Trinculo sees a strange fish… (2.2.18-32) #StormTossed

TRINCULO      Here’s neither bush nor shrub to bear off any weather at all, and another storm brewing; I hear it sing i’th’ wind. Yond same black cloud, yond huge one, looks like a foul bombard that would shed his liquor. If it should thunder as it did before, I know not where to hide my head. Yond same cloud cannot choose but fall by pailfuls. [Sees Caliban.] What have we here, a man or a fish? Dead or alive? A fish: he smells like a fish, a very ancient and fish-like smell, a kind of – not of the newest – poor-John. A strange fish! Were I in England now (as once I was) and had but this fish painted, not a holiday fool there but would give a piece of silver. There would this monster make a man; any strange beast there makes a man. When they will not give a doit to relieve a lame beggar, they will lay out ten to see a dead Indian. (2.2.18-32)

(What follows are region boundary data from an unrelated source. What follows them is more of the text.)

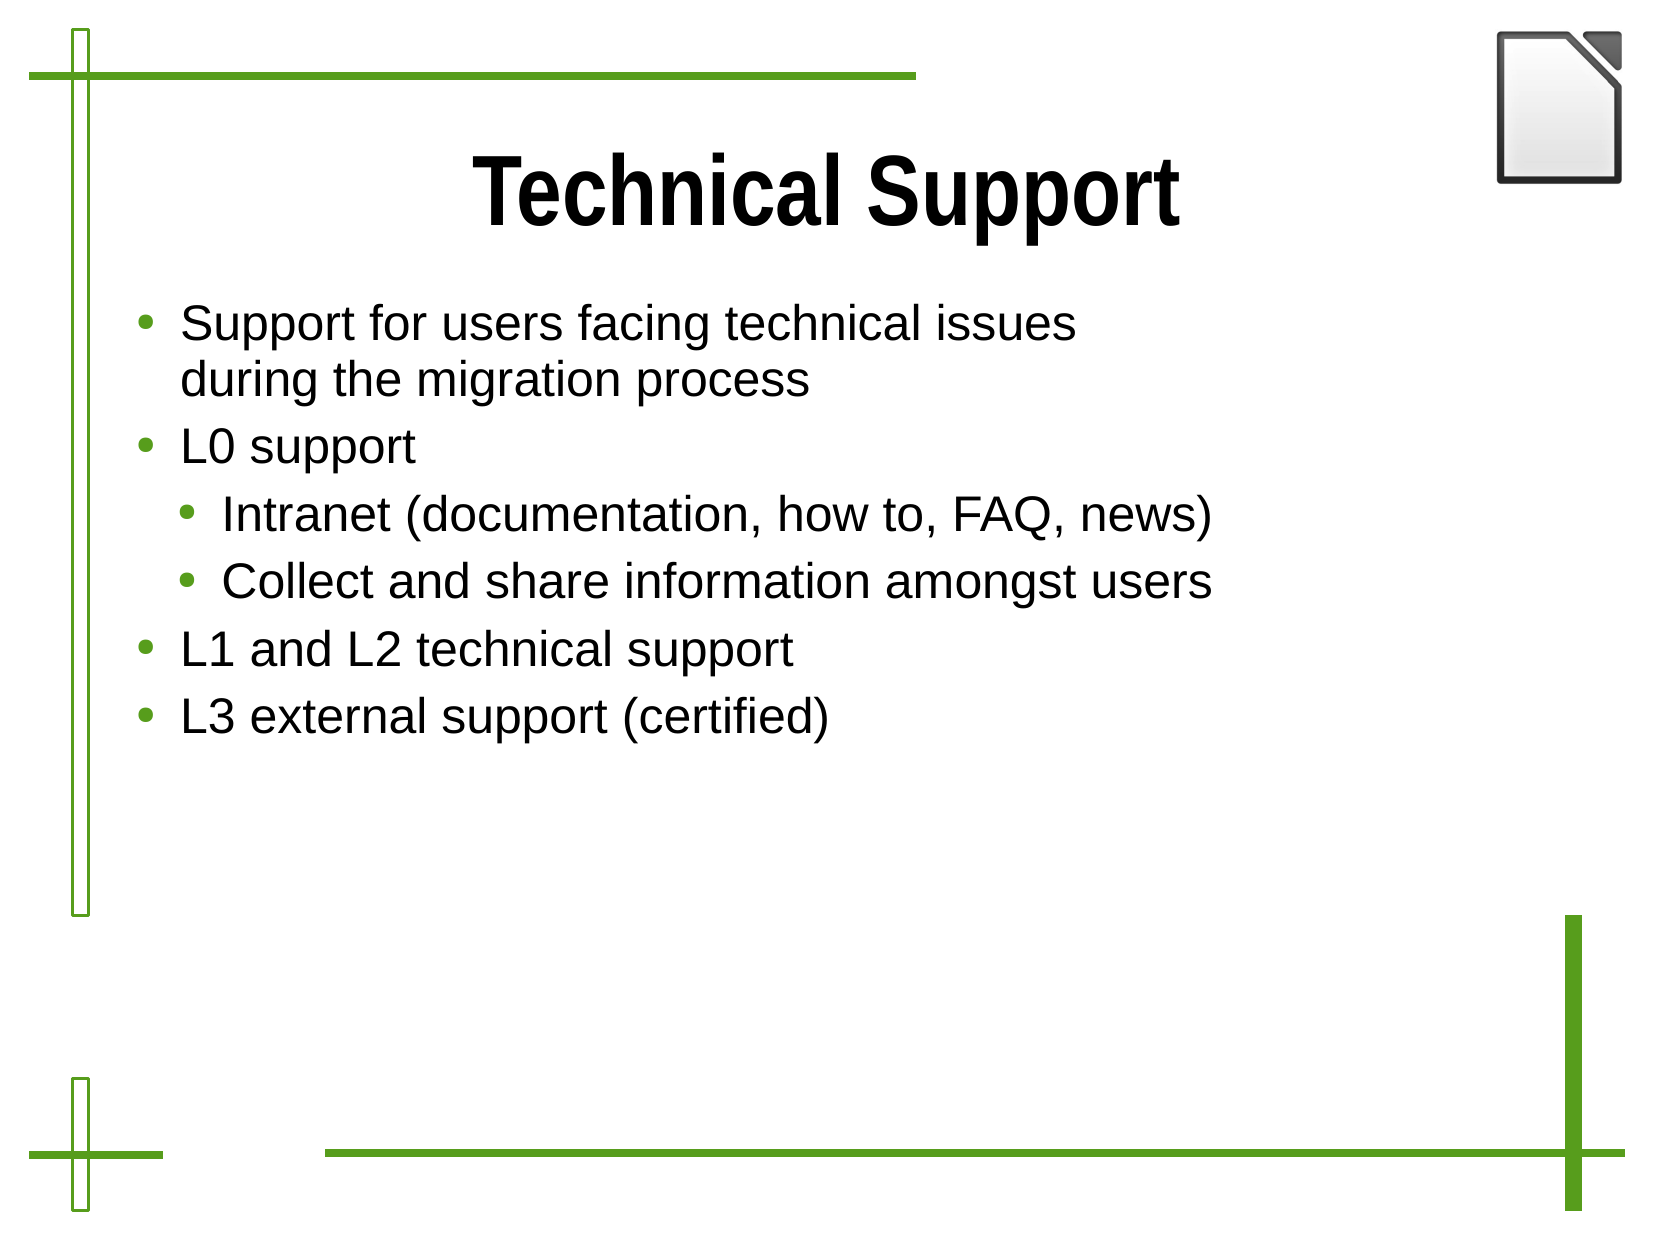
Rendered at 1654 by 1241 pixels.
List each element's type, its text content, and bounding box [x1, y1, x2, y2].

picture [1494, 29, 1624, 186]
list Support for users facing technical issues during the migration process L0 support Intranet (documentation, how to, FAQ, news) Collect and share information amongst users L1 and L2 technical support L3 external support (certified) [118, 295, 1536, 1123]
title Technical Support [118, 118, 1536, 260]
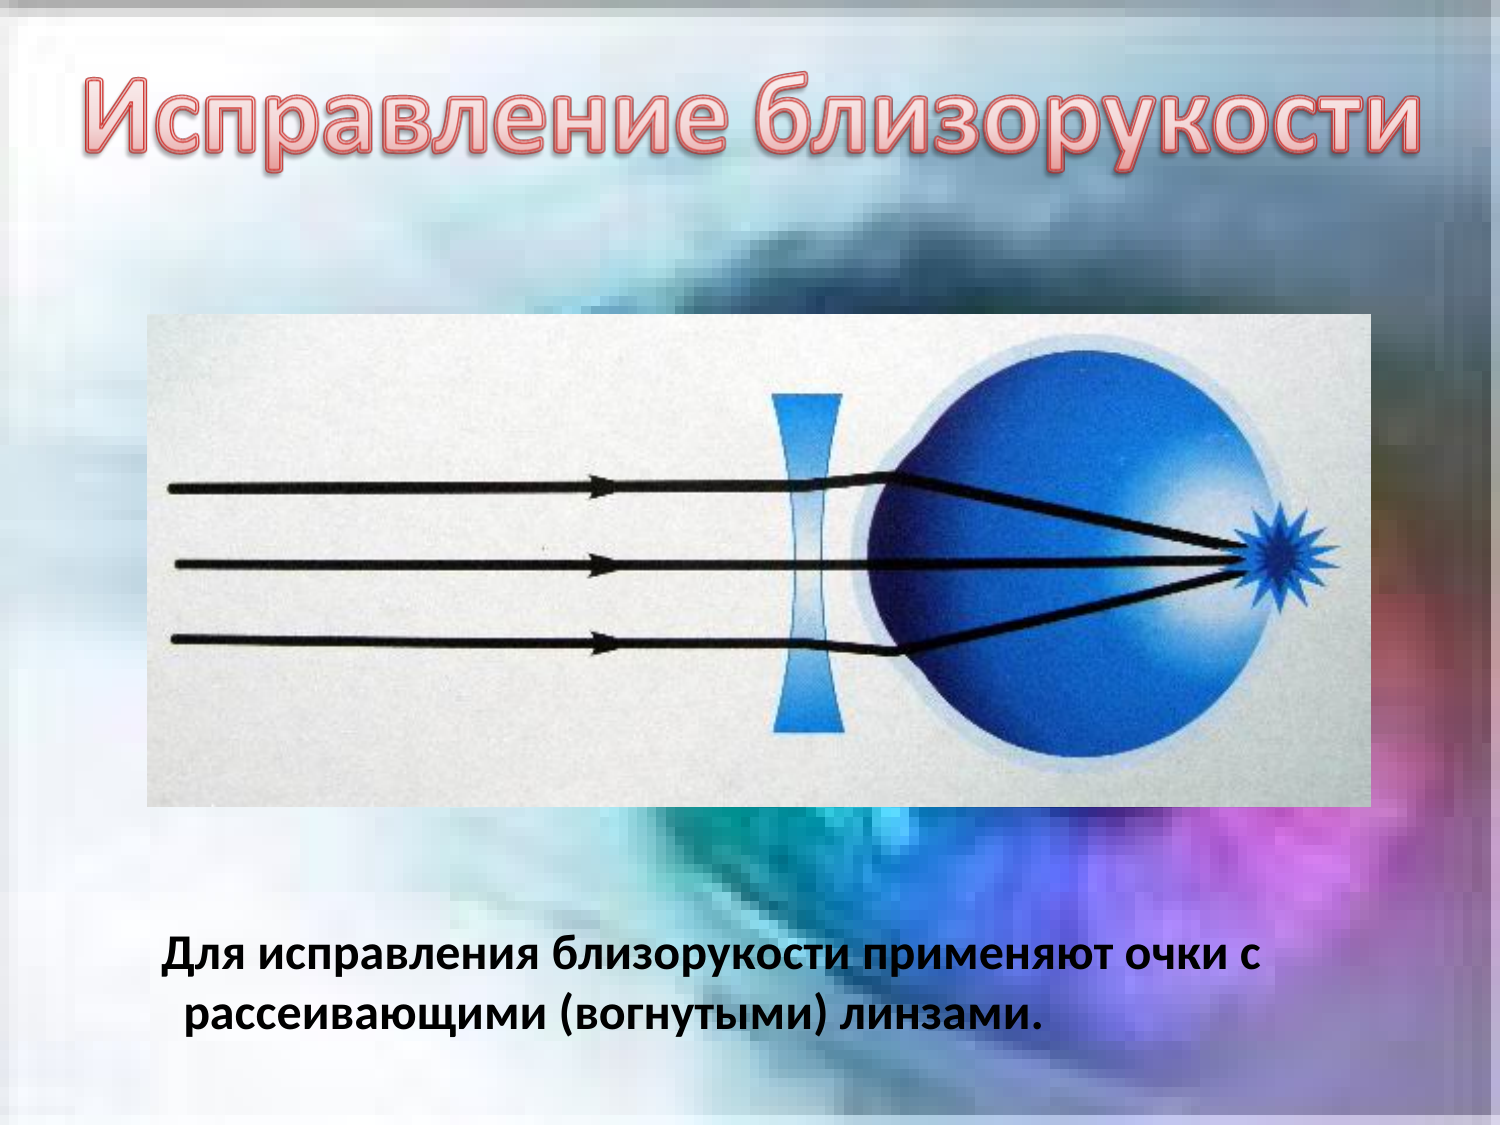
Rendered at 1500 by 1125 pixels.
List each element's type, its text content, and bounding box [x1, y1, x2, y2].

text_box Для исправления близорукости применяют очки с рассеивающими (вогнутыми) линзами. [112, 912, 1447, 1095]
picture [0, 0, 1500, 1125]
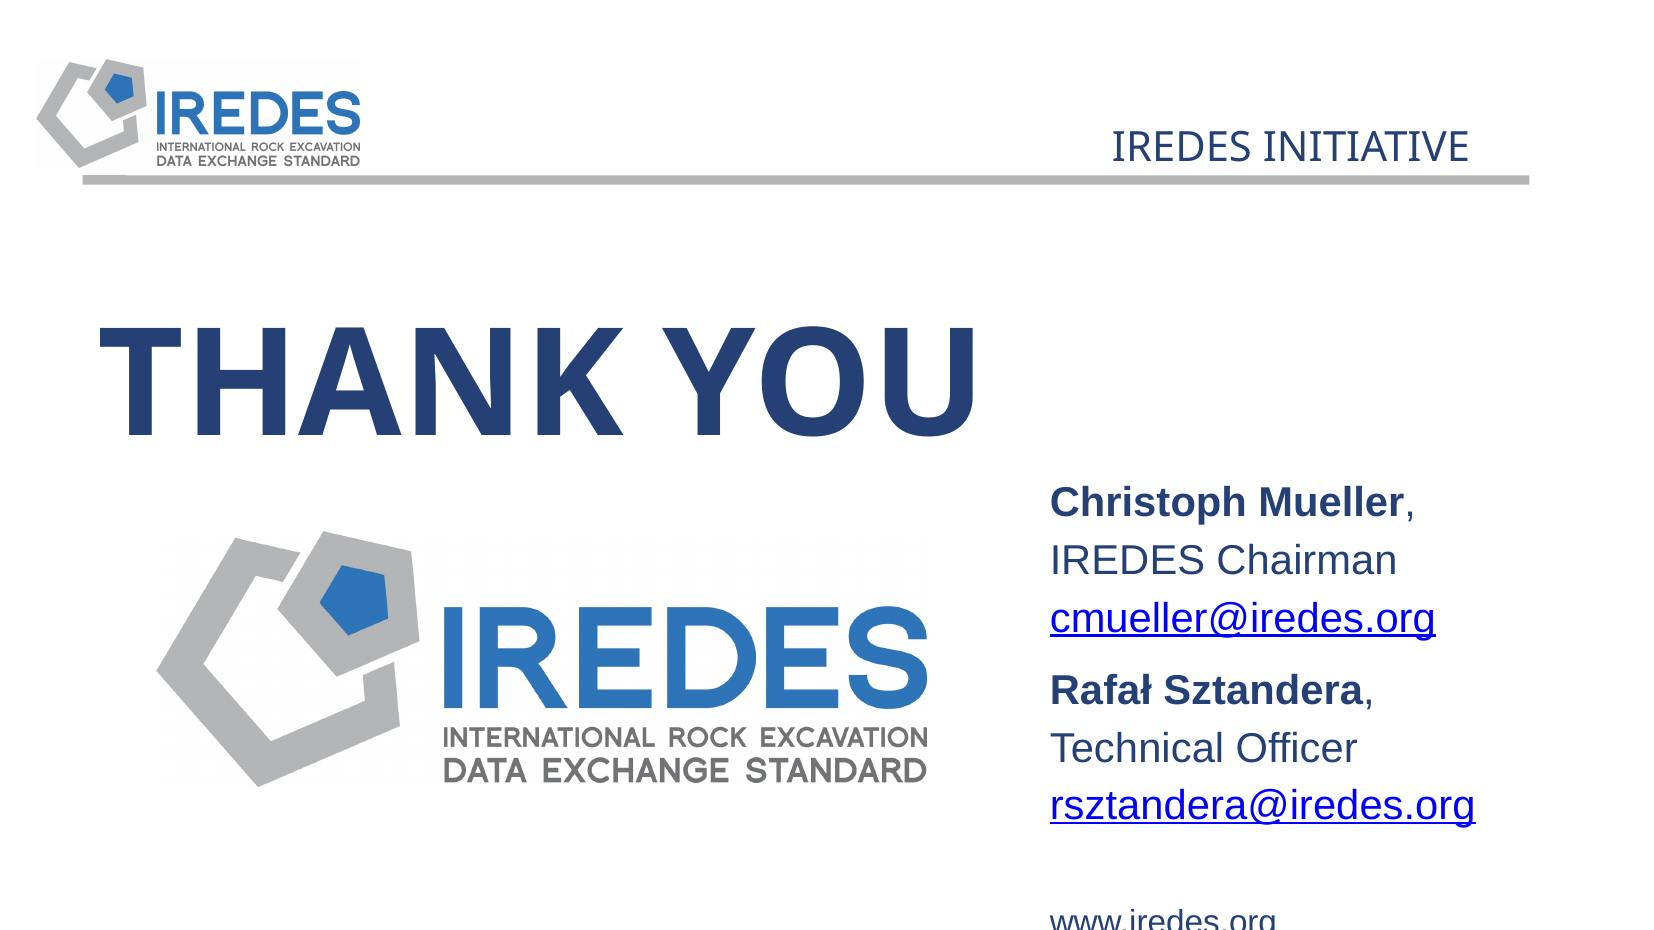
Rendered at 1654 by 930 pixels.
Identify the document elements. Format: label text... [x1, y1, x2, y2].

Trinculo, not named yet, but identified in the ‘persons of the play’ as a jester. He might be recognisably dressed as a fool; his name suggests a drinker (trincare: drink heavily; trincato: drunk; trincone: a drunk, all in Italian, as well as the German trinken) but also, perhaps, a cook or one who serves food: trinciare, to carve, apportion. (Stephano, about to appear, is identified as a butler.) Trinculo is most worried about the coming storm – hence the thunder in the opening direction at the top of the scene, and it apparently continues to rumble under the dialogue. With all the goings-on with Sebastian and Antonio, Gonzalo and Alonso, and not least Gonzalo’s reimagining of the island, it’s easy to forget its strangeness, and apparent hostility as an environment. But here Trinculo reiterates that, at least in the part in which he currently finds himself, it’s bare (like the stage), with neither bush nor shrub. (Deforested, some have suggested; Caliban’s logs have come from somewhere; Prospero has invoked the pine in which Ariel was imprisoned, and threatened them with being re-imprisoned in an oak.) There are louring black clouds, and rain is imminent: the biggest of the clouds, yond huge one (a gesture, presumably) looks like a foul bombard, an enormous leather bottle or bucket that’s about to burst and shed its liquor, by pailfuls. (Liquor and bottles are going to come to dominate this scene, and this character’s interactions.)

Why he thinks that Caliban – concealed somehow, lying flat on the ground – is either a man or a fish isn’t clear. Why man/fish? But that’s the conceit, and he will try to work it out. Is it dead or alive? (Caliban is keeping very still). And then – moving into broad comedy – it smells like a fish. Old fish – not of the newest – a delicate circumlocution (perhaps this is a catering professional). Poor-John is dried and salted fish, cheap and long-lasting, the sort of food that you’d get sick of on long sea voyages. And then a dig at the audience, who have, after all, paid money to see this show, these actors, and hence this strange fishtoo: in England (I’ve been to England, says Trinculo) even a picture of this fish, like a shop sign, would draw people in (especially a holiday fool, a person at a fair, on holiday, spending money freely on trifles and diversions) and encourage them to pay to see the real thing (whatever it is). This monster (whatever it is) could make a man’s fortune in England, because there they like strange beasts, of whatever kind. They won’t give a doit, half a farthing (so, an eighth of a penny, apparently of Dutch origin; there was no such coin, it means a tiny, trifling sum) to a lame beggar, but they’ll pay a decent amount – a couple of pennies at least – to see a dead Indian. (The audience standing in the yard at the Globe would have paid a penny to see the show; at the Blackfriars, the cheapest seats – no standing – were sixpence.) The dead Indian jars for a modern audience much more than it would have for an early seventeenth-century one. Yes, people from the Americas were sometimes – occasionally – brought back by expeditions and displayed, exhibited, for money in England. (This was not the case for all of the around 25 people of First Nations origin who are known to have been in England in the early seventeenth century.) Such people were made monsters by being put on show, exhibited (monstrare: show).